Honours even

While many will welcome reversion to an honours system recognising society's special contributors with the familiar titles of "Sir" and "Dame", it is less obvious the move has been thoroughly thought-out, let alone discussed in any meaningful fashion with either the country or the Parliament.

It has become clear since the system was changed and the titles abolished in 2000 by Helen Clark and the Labour-led government that the replacements have failed to excite the imagination and thus, arguably, have contributed to a de facto demotion in their social and cultural significance.

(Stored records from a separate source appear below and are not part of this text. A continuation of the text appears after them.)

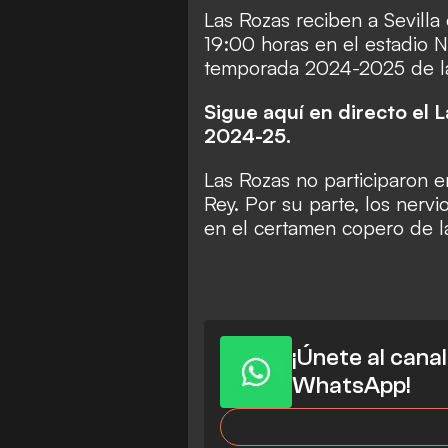
Las Rozas reciben a Sevilla
19:00 horas en el estadio N
temporada 2024-2025 de la
Sigue aquí en directo el L
2024-25.
Las Rozas no participaron 
Rey. Por su parte, los nervi
en el certamen copero de 
¡Únete al cana
WhatsApp!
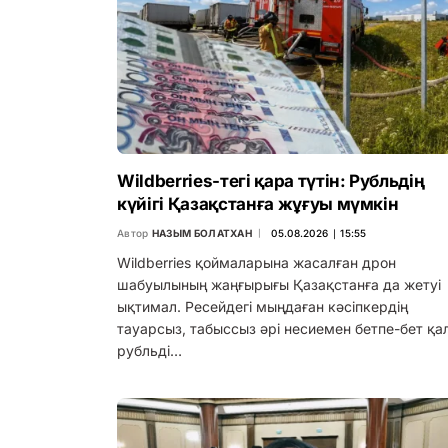
Wildberries-тегі қара түтін: Рубльдің
күйігі Қазақстанға жұғуы мүмкін
Автор
НАЗЫМ БОЛАТХАН
05.08.2026 ∣ 15:55
Wildberries қоймаларына жасалған дрон
шабуылының жаңғырығы Қазақстанға да жетуі
ықтимал. Ресейдегі мыңдаған кәсіпкердің
тауарсыз, табыссыз әрі несиемен бетпе-бет қа
рубльді…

If people are going to be recognised for their good and public-spirited works, then it should be with a title or honour that has resonance.

Otherwise, such a system will inevitably drift into irrelevance and, some might say, this is precisely what is happening.

However, in the precitipitous announcement of the change, there is a danger of continuing another tradition - making mish-mash out of the complex business of public recognition and a titular awards system.

It also presupposes that a majority of citizens agree with the notion of such awards - which is, perhaps, non-controversial - but also that they wish to revert to a system that, symbolically at least, could be interpreted as looking backwards towards an era of empire and cultural genuflexion rather than forward to more independent and self-confident reflections of identity.

The latter is not so clear-cut.

In some respects, Prime Minister John Key is simply reversing a policy made unilaterally and unwisely by Miss Clark - equally without wide consultation.

But the issue is more complicated than this and a glance at the recent history is instructive.

In 1995, National Party leader and Prime Minister Jim Bolger ordered a review of the honours system.

Abolishing knighthoods was the main recommendation of Mr Bolger's Honours Advisory Committee.

And while he eventually fudged the issue, the finding was not seen as overwhelmingly controversial at the time.

In 1999, an opinion poll showed that about 54% of New Zealanders favoured abolition while 37% wanted retention.

In this respect, public opinion had begun to lean towards the status quo in Canada - which abolished knighthoods 60 or so years ago - and Australia which saw an end to them in 1983.

This was perhaps assisted by the perception that the honours system had become politicised over the previous two or three decades and thus compromised by fealty.